## How to complete this task
State how many lines in the records below contain the string "highest", treating uppercase and lowercase letters as different. Give only the number.

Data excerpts
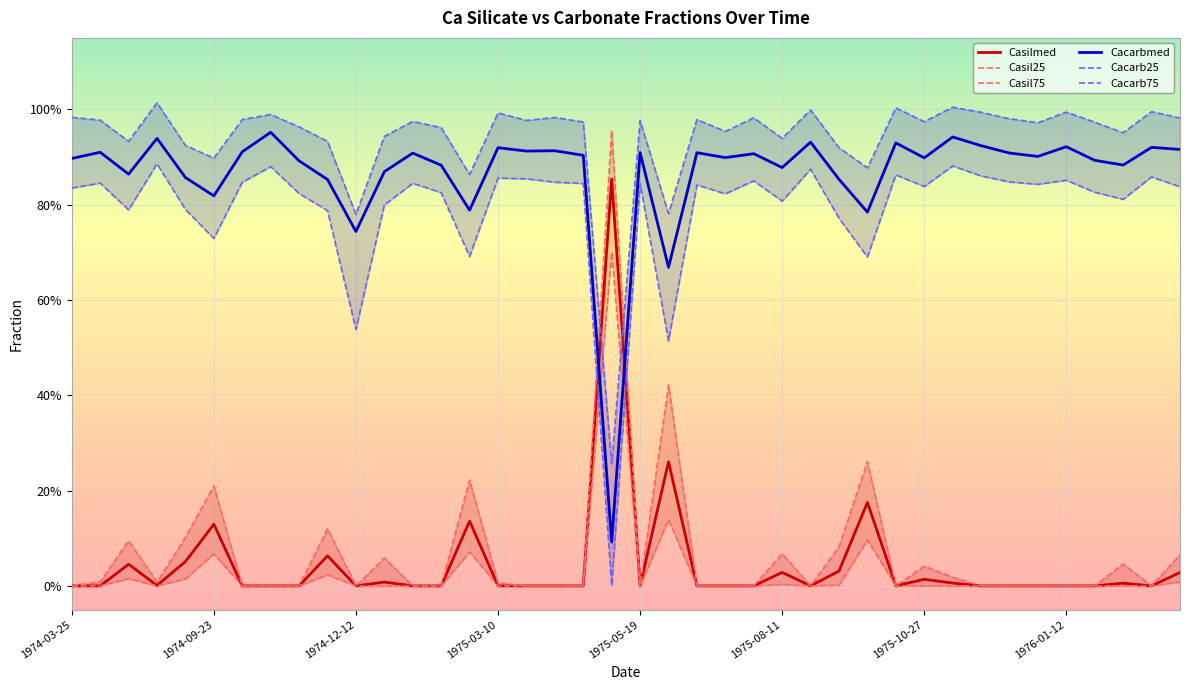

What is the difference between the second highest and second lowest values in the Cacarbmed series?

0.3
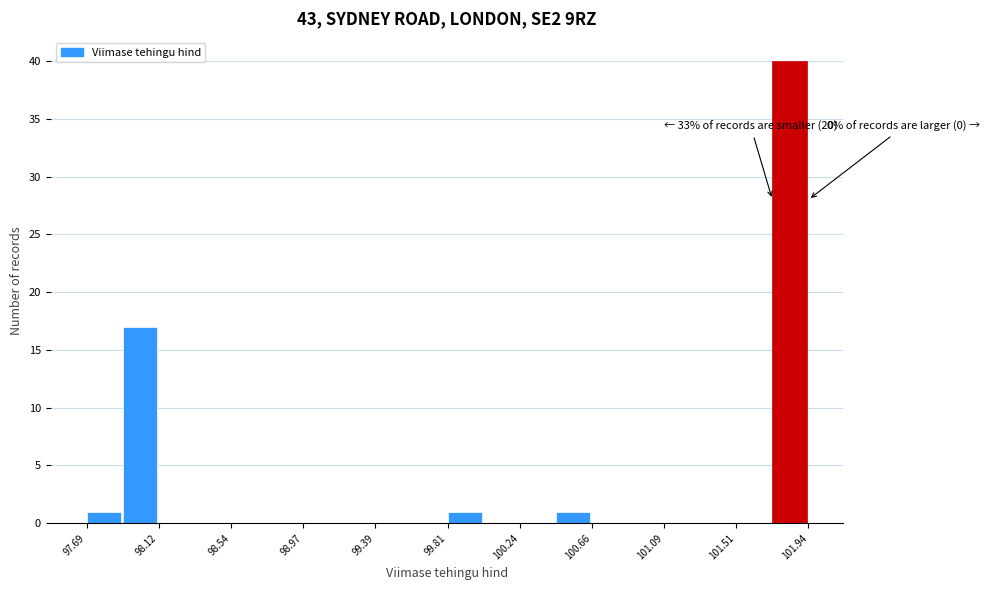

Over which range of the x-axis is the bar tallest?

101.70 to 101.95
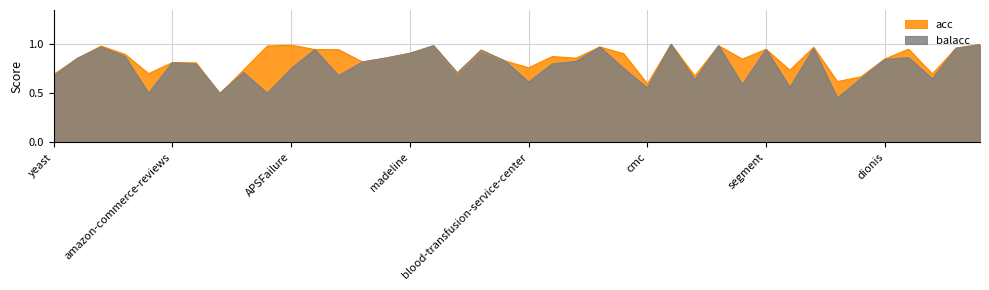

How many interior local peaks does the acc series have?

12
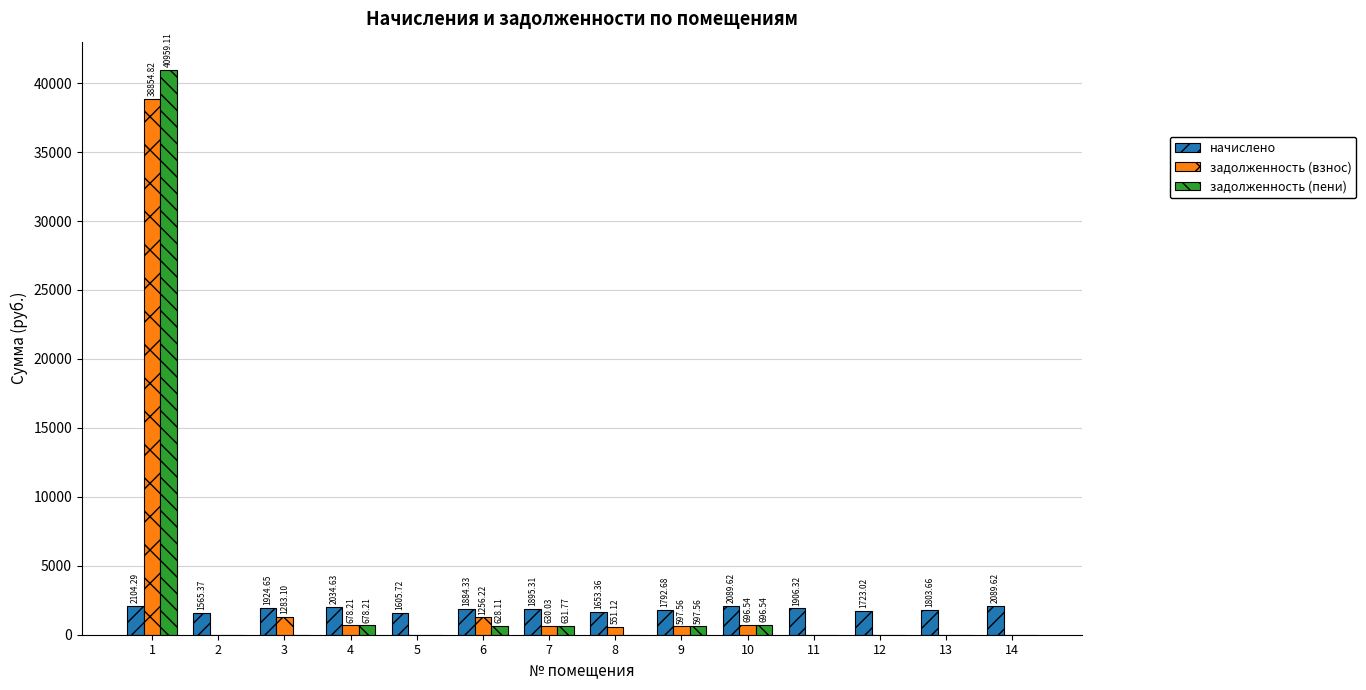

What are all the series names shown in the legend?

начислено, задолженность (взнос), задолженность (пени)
...
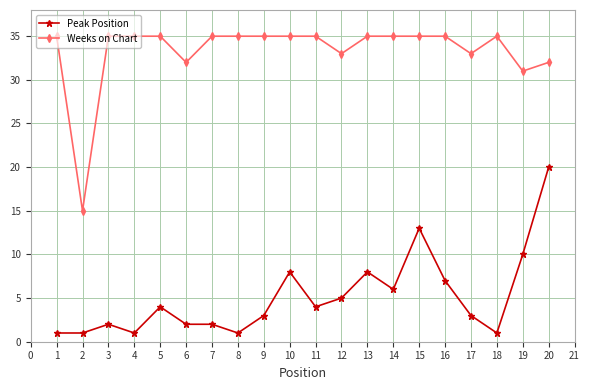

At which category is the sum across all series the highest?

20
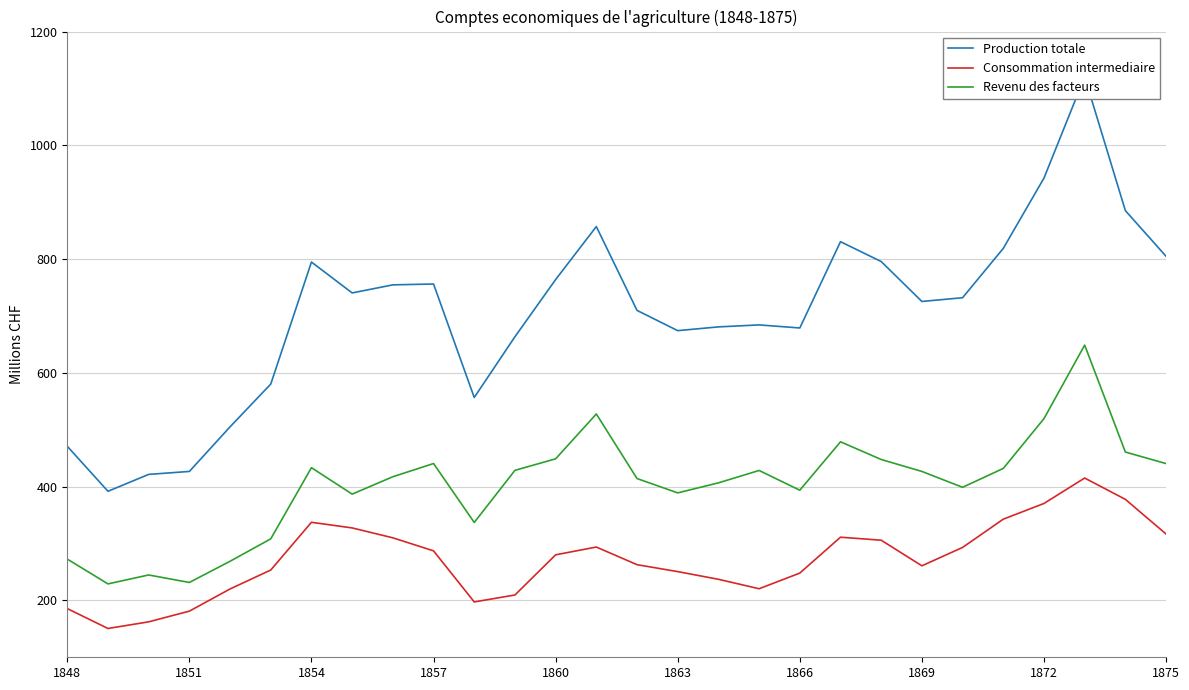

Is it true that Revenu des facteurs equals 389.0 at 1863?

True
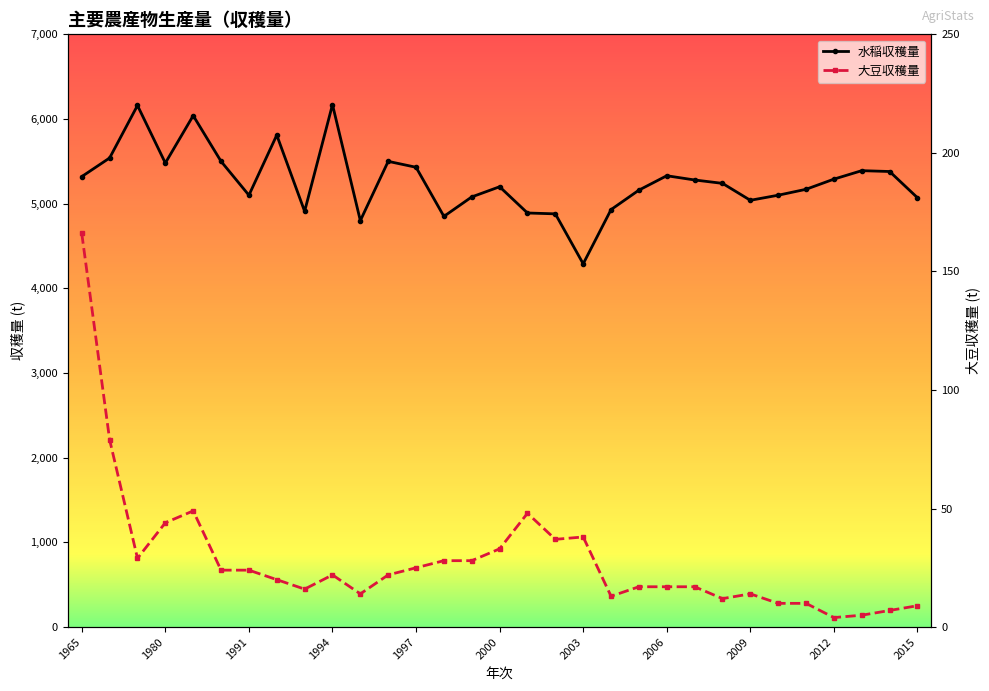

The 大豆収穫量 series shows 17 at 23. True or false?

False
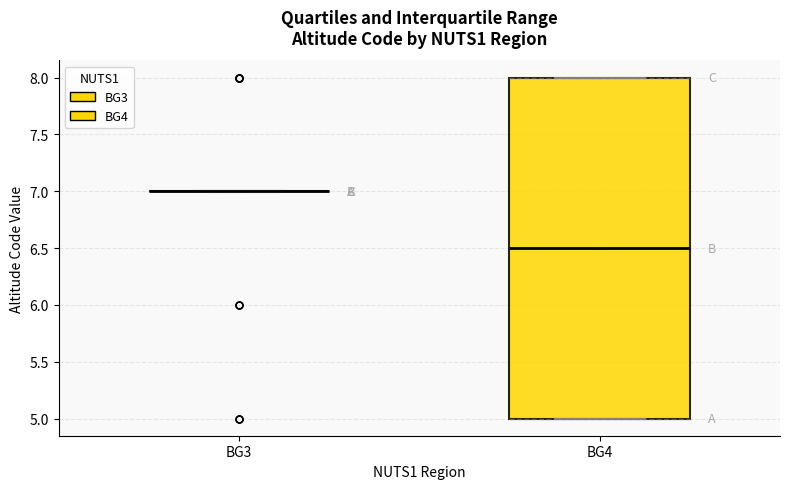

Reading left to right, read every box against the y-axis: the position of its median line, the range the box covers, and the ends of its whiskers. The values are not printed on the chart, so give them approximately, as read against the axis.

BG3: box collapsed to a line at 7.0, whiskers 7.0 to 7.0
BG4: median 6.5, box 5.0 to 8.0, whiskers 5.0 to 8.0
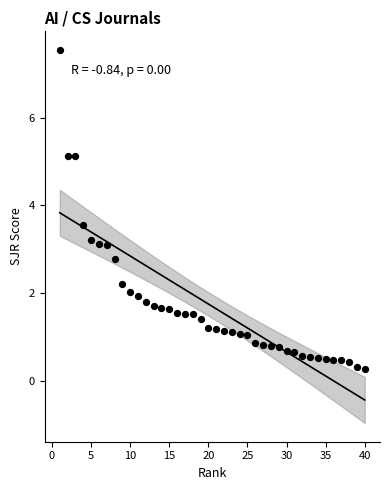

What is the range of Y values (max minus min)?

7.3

## Completed task
2